### WORK REQUIRED:
Your task is to return the listing below word for word, without any of its images.

══════

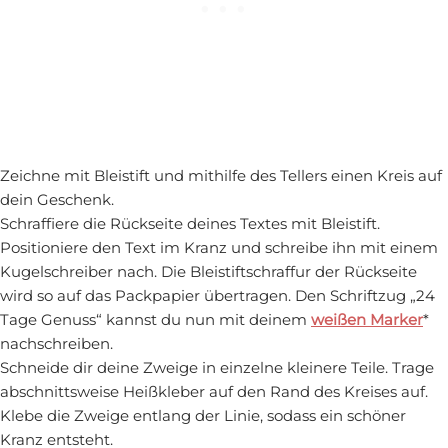
Zeichne mit Bleistift und mithilfe des Tellers einen Kreis auf
dein Geschenk.
Schraffiere die Rückseite deines Textes mit Bleistift.
Positioniere den Text im Kranz und schreibe ihn mit einem
Kugelschreiber nach. Die Bleistiftschraffur der Rückseite
wird so auf das Packpapier übertragen. Den Schriftzug „24
Tage Genuss“ kannst du nun mit deinem
weißen Marker
*
nachschreiben.
Schneide dir deine Zweige in einzelne kleinere Teile. Trage
abschnittsweise Heißkleber auf den Rand des Kreises auf.
Klebe die Zweige entlang der Linie, sodass ein schöner
Kranz entsteht.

══════

### RESULT OF THE TASK:
Zeichne mit Bleistift und mithilfe des Tellers einen Kreis auf
dein Geschenk.
Schraffiere die Rückseite deines Textes mit Bleistift.
Positioniere den Text im Kranz und schreibe ihn mit einem
Kugelschreiber nach. Die Bleistiftschraffur der Rückseite
wird so auf das Packpapier übertragen. Den Schriftzug „24
Tage Genuss“ kannst du nun mit deinem
weißen Marker
*
nachschreiben.
Schneide dir deine Zweige in einzelne kleinere Teile. Trage
abschnittsweise Heißkleber auf den Rand des Kreises auf.
Klebe die Zweige entlang der Linie, sodass ein schöner
Kranz entsteht.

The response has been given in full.